▸ ACTIVITY
Which lines in the entries below contain the word "score"? List every one of them.

=== Section Start ===

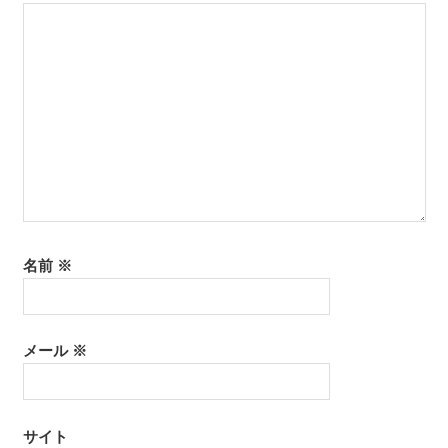
ョ
ン
名前
※
メール
※
サイト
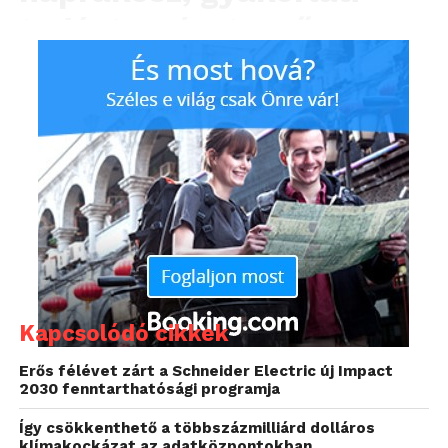
tudást a résztvevő
hallgatók. E tudás
elismeréséről egy
úgynevezett Beszerzési
Kiválóság Oklevelet
kapnak a résztvevők. E
kurzusok tananyagainak
összeállításában, illetve
a kapcsolódó ismeretek
Kapcsolódó cikkek
átadásában a Schneider
Erős félévet zárt a Schneider Electric új Impact
2030 fenntarthatósági programja
Electric hazai
Így csökkenthető a többszázmilliárd dolláros
szakemberei is
klímakockázat az adatközpontokban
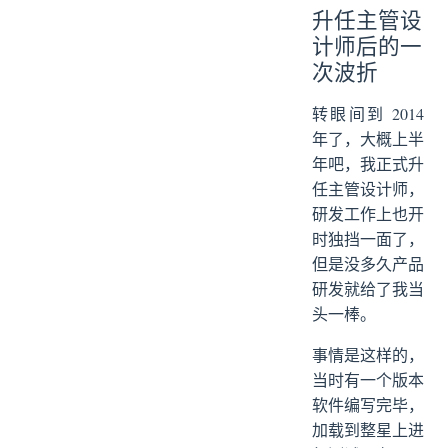
升任主管设
计师后的一
次波折
转眼间到 2014
年了，大概上半
年吧，我正式升
任主管设计师，
研发工作上也开
时独挡一面了，
但是没多久产品
研发就给了我当
头一棒。
事情是这样的，
当时有一个版本
软件编写完毕，
加载到整星上进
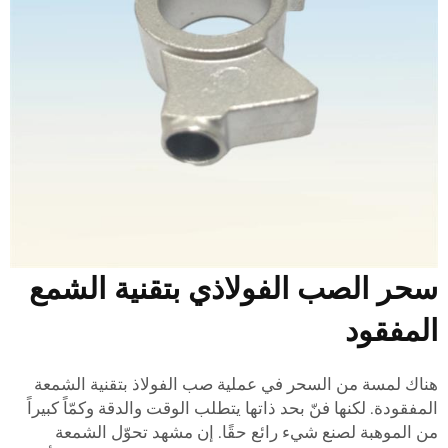
حر الصب الفولاذي بتقنية الشمع
لمفقود
ناك لمسة من السحر في عملية صب الفولاذ بتقنية الشمعة
لمفقودة. لكنها فنّ بحد ذاتها يتطلب الوقت والدقة وكمّاً كبيراً
ن الموهبة لصنع شيء رائع حقًا. إن مشهد تحوّل الشمعة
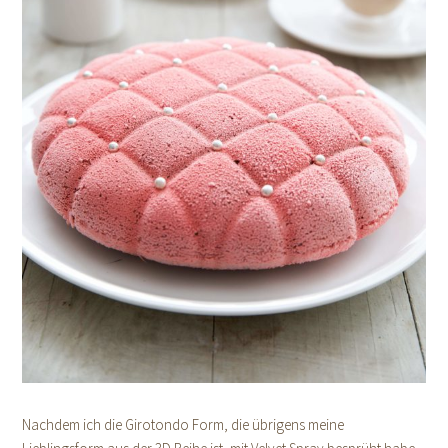
Nachdem ich die Girotondo Form, die übrigens meine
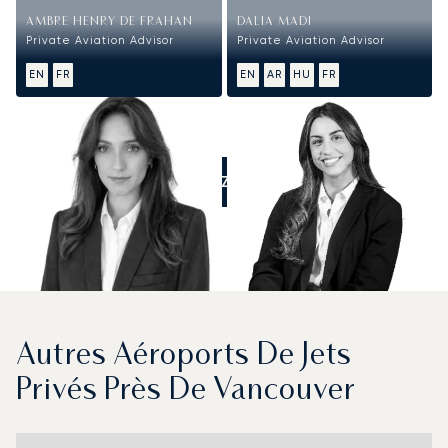
AMBRE HENRY DE FRAHAN
DALIA MADI
Private Aviation Advisor
Private Aviation Advisor
EN
FR
EN
AR
HU
FR
APPELEZ-NOUS
Autres Aéroports De Jets
Privés Près De Vancouver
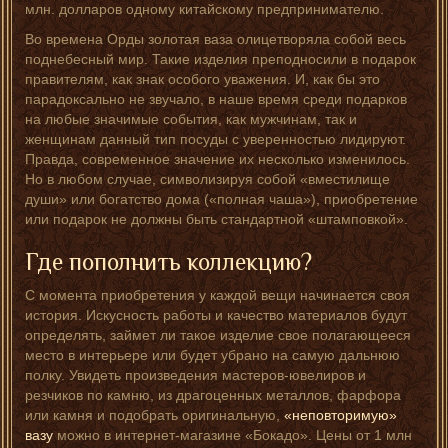
млн. долларов одному китайскому предпринимателю.
Во времена Орды золотая ваза олицетворяла собой весь
поднебесный мир. Такие изделия преподносили в подарок
правителям, как знак особого уважения. И, как бы это
парадоксально не звучало, в наше время среди подарков
на любые значимые события, как мужчинам, так и
женщинам данный тип посуды с уверенностью лидируют.
Правда, современное значение их несколько изменилось.
Но в любом случае, символизируя собой «вместилище
души» или богатство дома («полная чаша»), приобретение
или подарок не должны быть стандартной «штамповкой».
Где пополнить коллекцию?
С момента приобретения у каждой вещи начинается своя
история. Искусность работы и качество материалов будут
определять, займет ли такое изделие свое полагающееся
место в интерьере или будет убрано на самую дальнюю
полку. Увидеть произведения мастеров-ювелиров и
резчиков по камню, из драгоценных металлов, фарфора
или камня и подобрать оригинальную,
«неповторимую»
вазу
можно в интернет-магазине «Бокадо». Цены от 1 млн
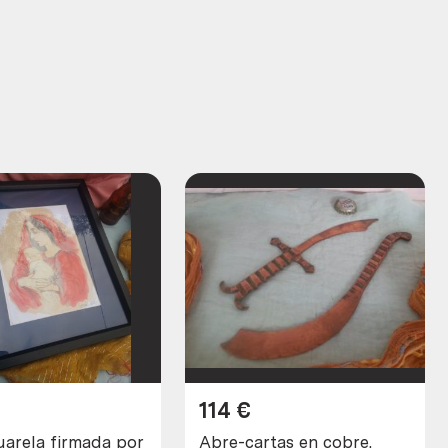
114
€
uarela firmada por
Abre-cartas en cobre.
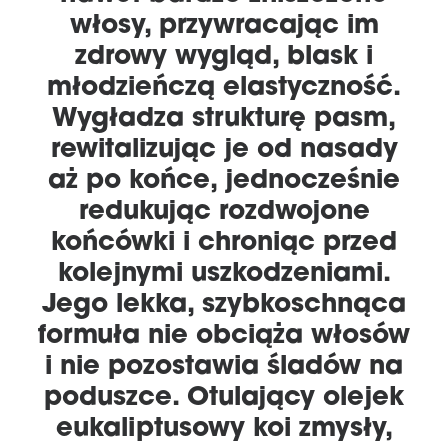
włosy, przywracając im
zdrowy wygląd, blask i
młodzieńczą elastyczność.
Wygładza strukturę pasm,
rewitalizując je od nasady
aż po końce, jednocześnie
redukując rozdwojone
końcówki i chroniąc przed
kolejnymi uszkodzeniami.
Jego lekka, szybkoschnąca
formuła nie obciąża włosów
i nie pozostawia śladów na
poduszce. Otulający olejek
eukaliptusowy koi zmysły,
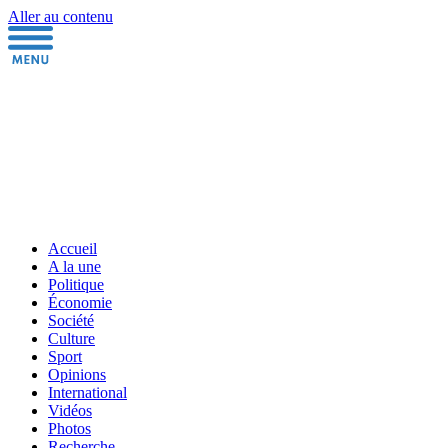
Aller au contenu
Accueil
A la une
Politique
Économie
Société
Culture
Sport
Opinions
International
Vidéos
Photos
Recherche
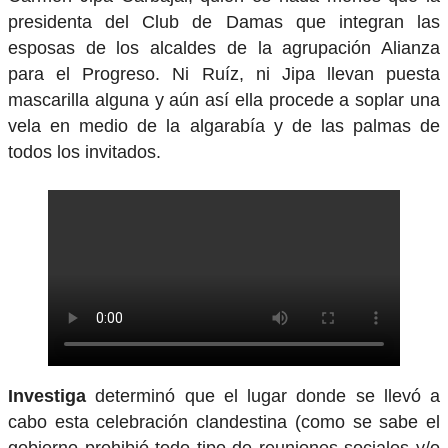
presidenta del Club de Damas que integran las
esposas de los alcaldes de la agrupación Alianza
para el Progreso. Ni Ruíz, ni Jipa llevan puesta
mascarilla alguna y aún así ella procede a soplar una
vela en medio de la algarabía y de las palmas de
todos los invitados.
Investiga
determinó que el lugar donde se llevó a
cabo esta celebración clandestina (como se sabe el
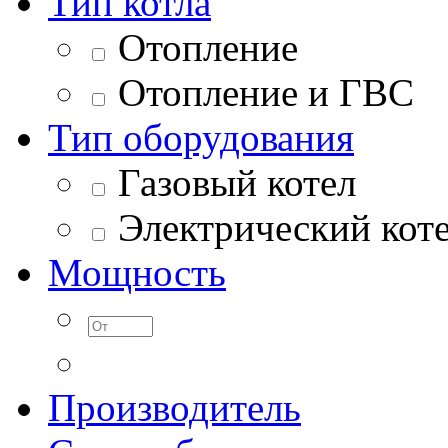
Тип котла
Отопление
Отопление и ГВС
Тип оборудования
Газовый котел
Электрический кот
Мощность
Производитель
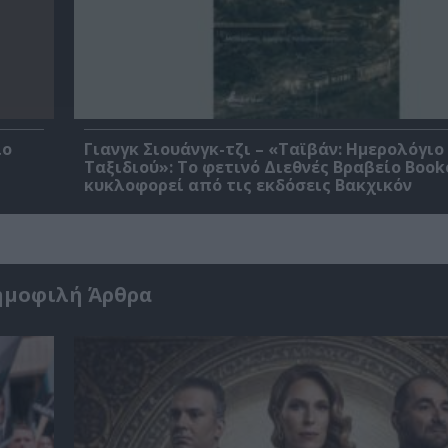
ίο
Γιανγκ Σιουάνγκ-τζι – «Ταϊβάν: Ημερολόγιο
Ταξιδιού»: Το φετινό Διεθνές Βραβείο Book
κυκλοφορεί από τις εκδόσεις Βακχικόν
ημοφιλή Άρθρα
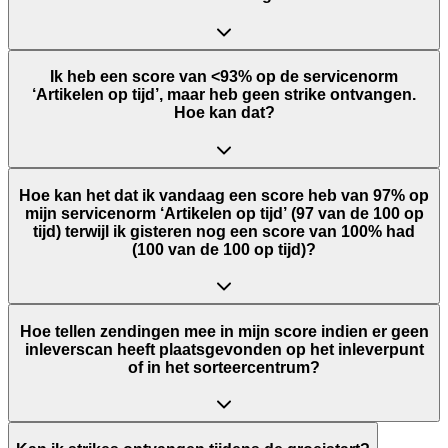
Ik heb een score van <93% op de servicenorm
‘Artikelen op tijd’, maar heb geen strike ontvangen.
Hoe kan dat?
Hoe kan het dat ik vandaag een score heb van 97% op
mijn servicenorm ‘Artikelen op tijd’ (97 van de 100 op
tijd) terwijl ik gisteren nog een score van 100% had
(100 van de 100 op tijd)?
Hoe tellen zendingen mee in mijn score indien er geen
inleverscan heeft plaatsgevonden op het inleverpunt
of in het sorteercentrum?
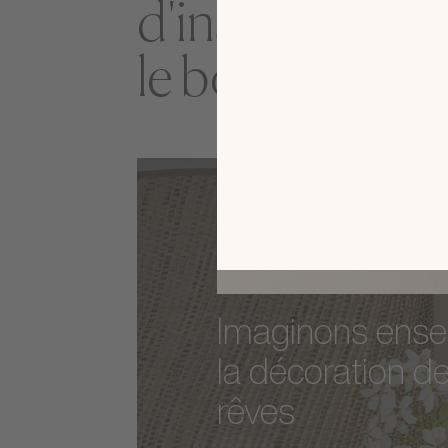
d'inspiration 
le bon modèle
Imaginons ens
la décoration d
rêves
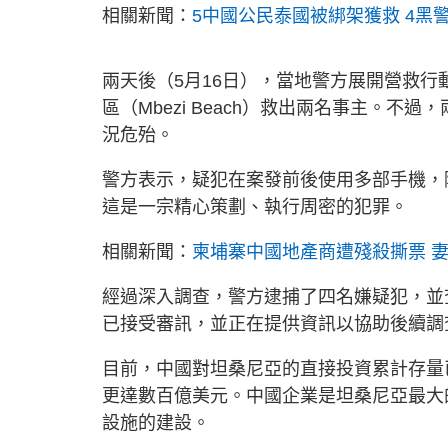
相關新聞：
5中國公民泰國被綁架獲救 4黑
兩天後（5月16日），當地警方展開營救行動，成功
區（Mbezi Beach）救出兩名事主。
況危殆。
警方表示，疑犯在案發前後使用多部手機，
這是一宗精心策劃、執行周密的犯罪。
相關新聞：
柬埔寨中國地產商遭殘殺撕票 妻
經過深入調查，警方逮捕了四名嫌疑犯，並
已接受審訊，並正在提供資訊以協助後續調
目前，中國對坦桑尼亞的直接投資累計存量
更達數百億美元。中國企業是坦桑尼亞最大
設施的建設。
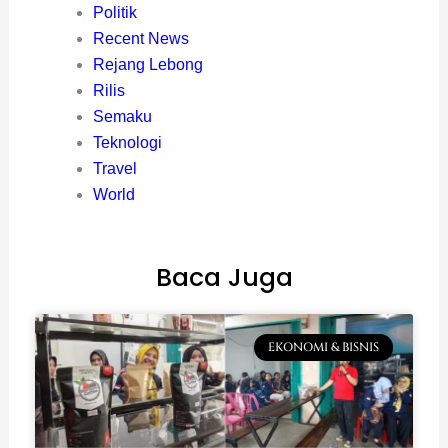
Politik
Recent News
Rejang Lebong
Rilis
Semaku
Teknologi
Travel
World
Baca Juga
EKONOMI & BISNIS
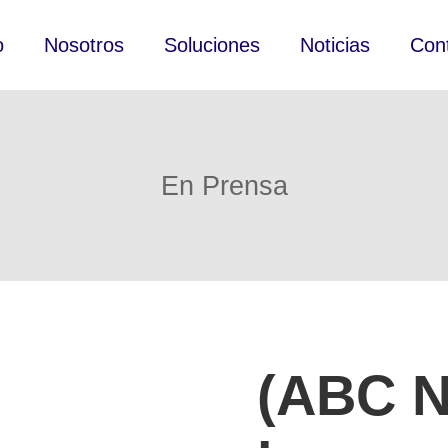
o
Nosotros
Soluciones
Noticias
Con
En Prensa
(ABC N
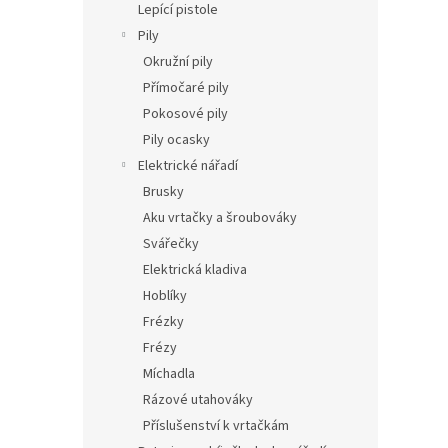
Lepící pistole
Pily
Okružní pily
Přímočaré pily
Pokosové pily
Pily ocasky
Elektrické nářadí
Brusky
Aku vrtačky a šroubováky
Svářečky
Elektrická kladiva
Hoblíky
Frézky
Frézy
Míchadla
Rázové utahováky
Příslušenství k vrtačkám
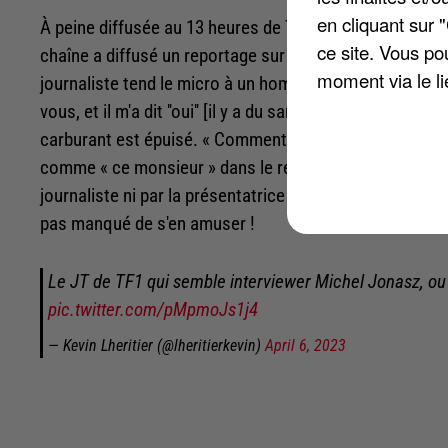
en cliquant sur 
À peine diffusée au 13 heures de TF1 ce jeudi 6 avril, 
ce site. Vous po
chaîne a diffusé un reportage sur la pénurie de carbura
moment via le li
journaliste tend le micro à un homme qui se tient devan
vous, et il m'a dit ''oui'' [il y a du sans-plomb 98] », ra
carburant est épuisé. « Comment ça, il n'y en a plus ? On 
comme « ce monsieur » dans le reportage est en fait Mic
journaliste ni par la présentatrice du journal télévisé, le
pas manqué de s'en amuser !
Le JT de TF1 qui semble interviewer Michel Jonasz, ou
pic.twitter.com/pMpmoJs1j4
— Kevin Lheritier (@lheritierkevin)
April 6, 2023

=== Section End ===

▸ EXPECTED ANSWER
Ik heb een score van <93% op de servicenorm
Hoe kan het dat ik vandaag een score heb van 97% op
tijd) terwijl ik gisteren nog een score van 100% had
Hoe tellen zendingen mee in mijn score indien er geen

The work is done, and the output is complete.